**What the exercise asks**
Scan the entries below for the word "KiCad", then copy each line that holds it.

[Text-based design files]
---+---
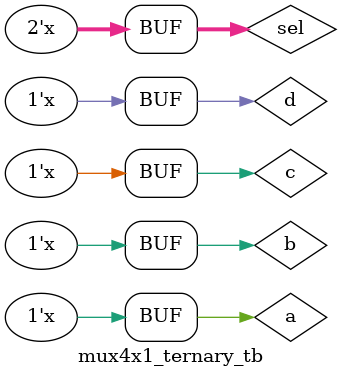
<source format=v>
module mux2x1_ternary(a,b,sel,y);
  input a,b,sel;
  output y;
  
  assign y=sel?b:a;
  
endmodule

module mux4x1_ternary(a,b,c,d,sel,y);
  input a,b,c,d;
  input [1:0]sel;
  output y;
  
  assign y=sel[1]?(sel[0]?d:c):(sel[0]?b:a);
  
endmodule

module mux4x1_ternary_tb;
  reg a,b,c,d;
  reg [1:0]sel;
  wire y;
  
  mux4x1_ternary dut4(a,b,c,d,sel,y);
  
  initial
  begin
    a=0;b=0;c=0;d=0;sel=0;
  end
  
  always #10  a=~a;
  always #20  b=~b;
  always #40  c=~c;
  always #80  d=~d;
  always #160 sel=sel+1;
  
endmodule



</source>
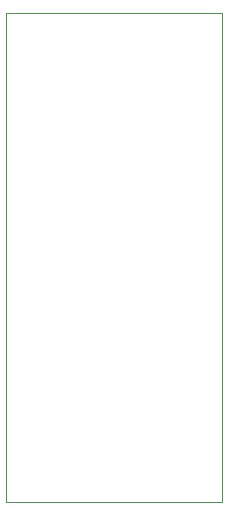
<source format=gm1>
%TF.GenerationSoftware,KiCad,Pcbnew,8.0.7*%
%TF.CreationDate,2025-03-14T20:28:10+02:00*%
%TF.ProjectId,TSSOP32-14mm Adapter,5453534f-5033-4322-9d31-346d6d204164,V1*%
%TF.SameCoordinates,Original*%
%TF.FileFunction,Profile,NP*%
%FSLAX46Y46*%
G04 Gerber Fmt 4.6, Leading zero omitted, Abs format (unit mm)*
G04 Created by KiCad (PCBNEW 8.0.7) date 2025-03-14 20:28:10*
%MOMM*%
%LPD*%
G01*
G04 APERTURE LIST*
%TA.AperFunction,Profile*%
%ADD10C,0.100000*%
%TD*%
G04 APERTURE END LIST*
D10*
X-1524000Y-39751000D02*
X-1524000Y1651000D01*
X-1524000Y1651000D02*
X16764000Y1651000D01*
X16764000Y-39751000D02*
X16764000Y1651000D01*
X16764000Y-39751000D02*
X-1524000Y-39751000D01*
M02*

</source>
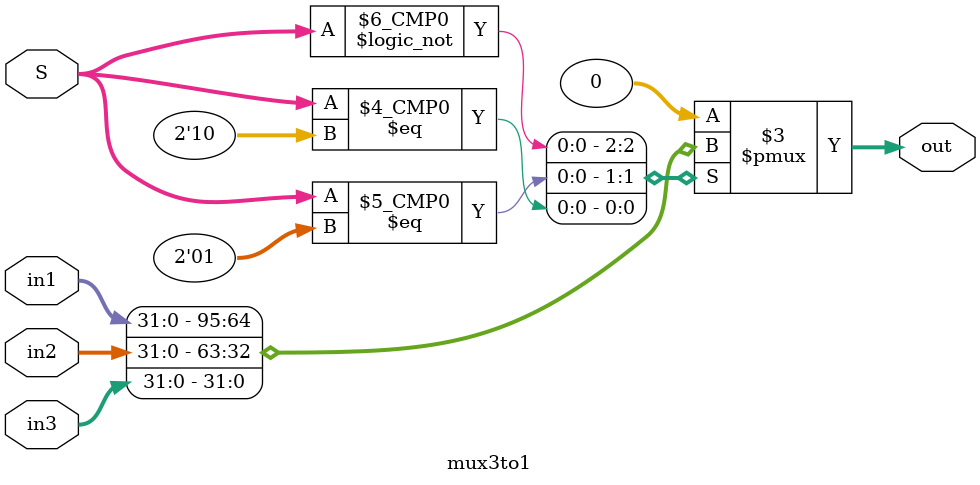
<source format=v>
module mux3to1 #(parameter size = 32) (in1,in2,in3,S,out);

input[size-1:0] in1,in2,in3;
input[1:0] S;
output reg[size-1:0] out;

always @(*)
	begin
	case(S)
		2'b00: out = in1;
		2'b01: out = in2;
		2'b10: out = in3;
	
		default: out = 0;
		
	endcase
	end 	
endmodule 
</source>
---+---
**The answer**
%TF.GenerationSoftware,KiCad,Pcbnew,8.0.7*%
G04 Created by KiCad (PCBNEW 8.0.7) date 2025-03-14 20:28:10*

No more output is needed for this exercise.